Discussion Of Whether Video Games Cause Violence


This report is written in the hopes to challenge the reader's idea of video games and how they affect us as a society and mentally. Video games have exploded in popularity over the years and are only becoming a more common hobby. They are truly everywhere from mobile games people play on the bus to work, learning assisting games to give children a more interactive and fun way to learn all the way up to Esports were people compete in their chosen game in front of hundreds of thousands of people cheering on their favorite player and or team. They have truly become a massive deal in such a short space of time. Naturally, some people will not even have any idea of what video games really are and that a complete lack of knowledge allows for worries, fear, and misinformation to spread. Hopefully by reading this paper people who know nothing will learn and can understand better what video games offer the world and for people already familiar give them an outlook on why people can find them scary and just how the idea of them causing violence could grow.

The Research

By using the study on The Royal Society, published on February 13th, 2019 I will be giving research statistics as it spans across not only teenagers who play and don't play but also their parents. This gives the input of the parents seeing changes in their child and the wide number of participants of 1000 teenagers had a mix of girls and boys who both did and didn't play games. It seemed to conclude that video games didn't actually cause violence and any sort of angry outbursts was more linked to competitiveness and or frustration with the game itself. This sort of behavior is seen in a lot of things a good example is people watching football, fans can get so invested they get overwhelmed and can shout in anger or celebration. The actual science around video games causing violence is very split and seems like people take what they want out of results. Yes to some people getting angry at a game because you lose or someone online is beating you seems weird and scary but to others, it is natural people get competitive naturally and being competitive over digital media isn't all that different from an actual sport or activity. It seems almost impossible to find a definitive answer after researching it but there are still new ways to study it coming out, the best thing to do is to look for yourself and make an informed decision on if they're dangerous.

Games and Ratings

Games are already restricted to a degree. The ESRB (Entertainment Software Rating Board) which started rating video games in around 1994 due to the release of Mortal Kombat 2 as it was added to a list of media content potentially harmful to young children due to its graphic violence. A detailed and well thought out system was put in place where games would be reviewed by a board and they would categories the content. They even differentiated types of violence so cartoon violence and fantasy violence are categorized differently from realistic or gory violence. This creates a meticulous system that doesn't have a theme that's too mature slip into a younger age group. A parent might be okay with their child playing a game with fantasy violence like magical beings fighting with magic but not realistic military violence. The ESRB categorizes this in a way so someone wanting to know what kind of mature like content is in the game allowing for a more informed purchase from just reading the back.

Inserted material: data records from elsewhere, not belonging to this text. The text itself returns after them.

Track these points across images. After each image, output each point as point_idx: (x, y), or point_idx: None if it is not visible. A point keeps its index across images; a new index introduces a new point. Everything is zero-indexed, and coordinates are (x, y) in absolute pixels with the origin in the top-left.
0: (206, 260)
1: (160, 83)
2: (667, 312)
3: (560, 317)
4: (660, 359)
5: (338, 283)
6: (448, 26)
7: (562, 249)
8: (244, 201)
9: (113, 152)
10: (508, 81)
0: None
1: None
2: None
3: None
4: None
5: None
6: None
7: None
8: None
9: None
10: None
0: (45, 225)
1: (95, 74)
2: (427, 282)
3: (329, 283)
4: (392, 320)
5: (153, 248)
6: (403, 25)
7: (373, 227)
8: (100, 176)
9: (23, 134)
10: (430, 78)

Video Games as Art and Expression

At the end of the day, video games are a form of art and media. They're grand projects constructed by teams of artists, musicians, actors, and writers. Although a common view of games is there's no reason behind them a lot of games have messages and themes behind them and have artistic expression woven into them.

Saving Private Ryan shows the horror of war and has disturbing scenes but its art that showed the horrors of war and how it tried to show just how horrible World War 2 was.

A game known as Spec Ops The Line does something very similar and has a horrifying scene in it were you and your 2 squad mates are trying to reach a gate to escape but there's a small army in the way and one of your squad mates notices a mortar with white phosphorus rounds (A napalm-like weapon that melts skin) you wipe out the army. You then walk through the carnage with soldiers crawling around burning alive and screaming. A soldier then informs you they were actually helping civilians and you then walk through a trench filled with dead civilians to reach a scene of a mother holding her child shielding her child's eyes and they were still burning. It shows the horror of war and also shows how it affects the soldiers who have to fight. 


In recent years the use of microtransactions and premium currencies has become popular in the mainstream game market. Heavily influenced by the booming mobile game market they are predatory in nature and prey on people psychologically enticing them to spend more and more. Most prevalent is the use of 'Loot Boxes' which are essentially slot machines were you get random items in the hope you get the items you want creating a situation where people spend more and more to get everything they want. Gambling is a well-known social issue known to affect people mentally. As this is in video games this could be a side argument to the dangers of video games and should be a bigger focus as there is hard evidence on the dangers of gambling.


In conclusion, the debate on 'Do video games cause violence' is a much more complex issue than it seems. Through writing this one can come to new realizations. As far as evidence of a direct link between games and violence goes it's really not there and most 'Violence' is more competitive aggression which is seen everywhere in society as we are competitive by nature. This doesn't correlate actual violence or violent acts to the playing of computer games. No changes need to be made as there are systems in place to keep inappropriate content out of children and vulnerable people's hands.